A denture is a gadget which can be inserted into your upper or lower jaw that can replace missing teeth. An immediate denture can be inserted immediately after existing teeth in the arch are extracted, and provide you an immediate replacement for your teeth. However, it probably will not fit or function as well as a regular denture.
Teeth normally sit on u-shaped hills (referred to as ridges) located in the upper and lower arches of the mouth. A denture can be made using a model that duplicates the ridge. A moldable (pudding-like) impression material can be placed in a u-shaped container and inserted into your mouth. It then can flow on and around your upper or lower ridge and slowly harden into a pudding-like consistency. The impression can then be removed from your mouth and filled with a wet cement-like stone. After the stone hardens it can be removed from the impression and become a solid model that duplicates the size and shape of the ridge. A denture is a cover that can fit over the ridge and hold teeth.
::::::::::
*Work instruction 1:* In the passage on dentures, what are the u-shaped hills that teeth normally sit on called?
*Work instruction 2:* Summarize the passage on dentures in two sentences.
::::::::::
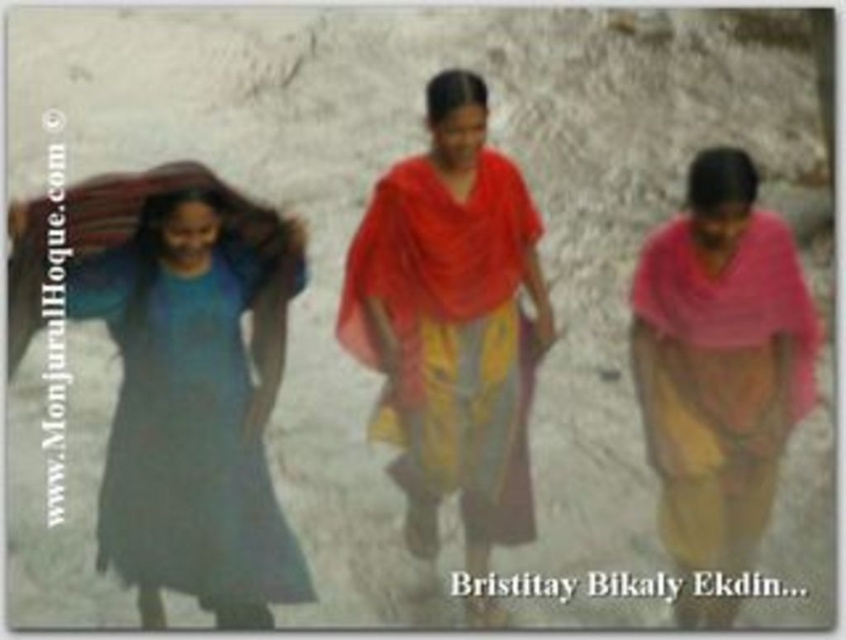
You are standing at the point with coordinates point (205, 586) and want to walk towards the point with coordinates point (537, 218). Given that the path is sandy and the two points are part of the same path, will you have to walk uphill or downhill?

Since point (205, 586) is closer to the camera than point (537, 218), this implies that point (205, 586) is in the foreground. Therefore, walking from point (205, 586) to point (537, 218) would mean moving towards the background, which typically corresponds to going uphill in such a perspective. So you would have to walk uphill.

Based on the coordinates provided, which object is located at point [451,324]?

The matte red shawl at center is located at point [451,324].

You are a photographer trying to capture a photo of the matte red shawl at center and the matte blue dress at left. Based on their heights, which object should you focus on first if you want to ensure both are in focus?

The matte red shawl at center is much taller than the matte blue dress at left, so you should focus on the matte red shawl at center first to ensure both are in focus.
::::::::::
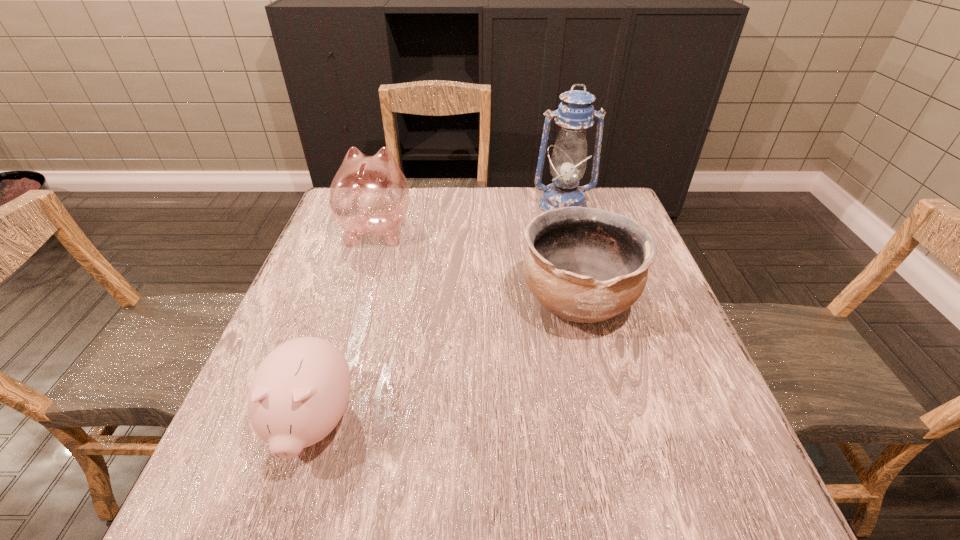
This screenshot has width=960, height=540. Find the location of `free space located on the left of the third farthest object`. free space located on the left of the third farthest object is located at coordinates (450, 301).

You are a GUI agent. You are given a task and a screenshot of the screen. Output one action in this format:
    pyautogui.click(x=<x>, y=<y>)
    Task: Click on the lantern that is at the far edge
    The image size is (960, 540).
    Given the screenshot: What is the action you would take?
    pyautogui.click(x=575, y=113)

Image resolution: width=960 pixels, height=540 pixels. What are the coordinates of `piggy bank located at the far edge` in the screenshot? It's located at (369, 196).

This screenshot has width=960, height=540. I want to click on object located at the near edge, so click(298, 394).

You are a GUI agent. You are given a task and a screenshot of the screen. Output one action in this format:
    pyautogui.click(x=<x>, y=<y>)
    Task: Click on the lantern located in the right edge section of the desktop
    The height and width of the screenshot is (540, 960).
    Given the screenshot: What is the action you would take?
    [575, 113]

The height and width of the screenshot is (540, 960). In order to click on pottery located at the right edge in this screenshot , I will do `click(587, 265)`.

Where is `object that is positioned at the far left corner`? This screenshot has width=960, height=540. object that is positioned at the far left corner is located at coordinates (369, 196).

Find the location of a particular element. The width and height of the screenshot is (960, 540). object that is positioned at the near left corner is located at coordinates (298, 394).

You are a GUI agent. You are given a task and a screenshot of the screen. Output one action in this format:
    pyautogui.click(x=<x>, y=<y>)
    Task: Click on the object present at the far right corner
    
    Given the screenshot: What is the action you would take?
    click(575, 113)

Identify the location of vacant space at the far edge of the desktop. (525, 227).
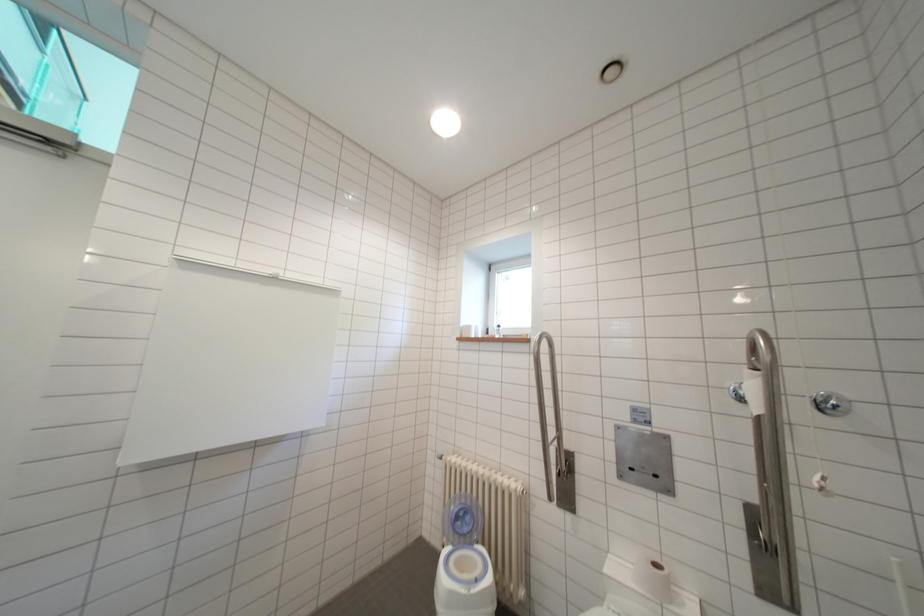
::::::::::
*Answer area 1:* Ridges

*Answer area 2:* A denture is a device inserted into the upper or lower jaw to replace missing teeth, and an immediate denture can go in right after the remaining teeth are extracted, though it probably won't fit or function as well as a regular one. To make a denture, a moldable impression material is pressed around the ridge, and the impression is filled with a wet cement-like stone that hardens into a solid model of the ridge's size and shape.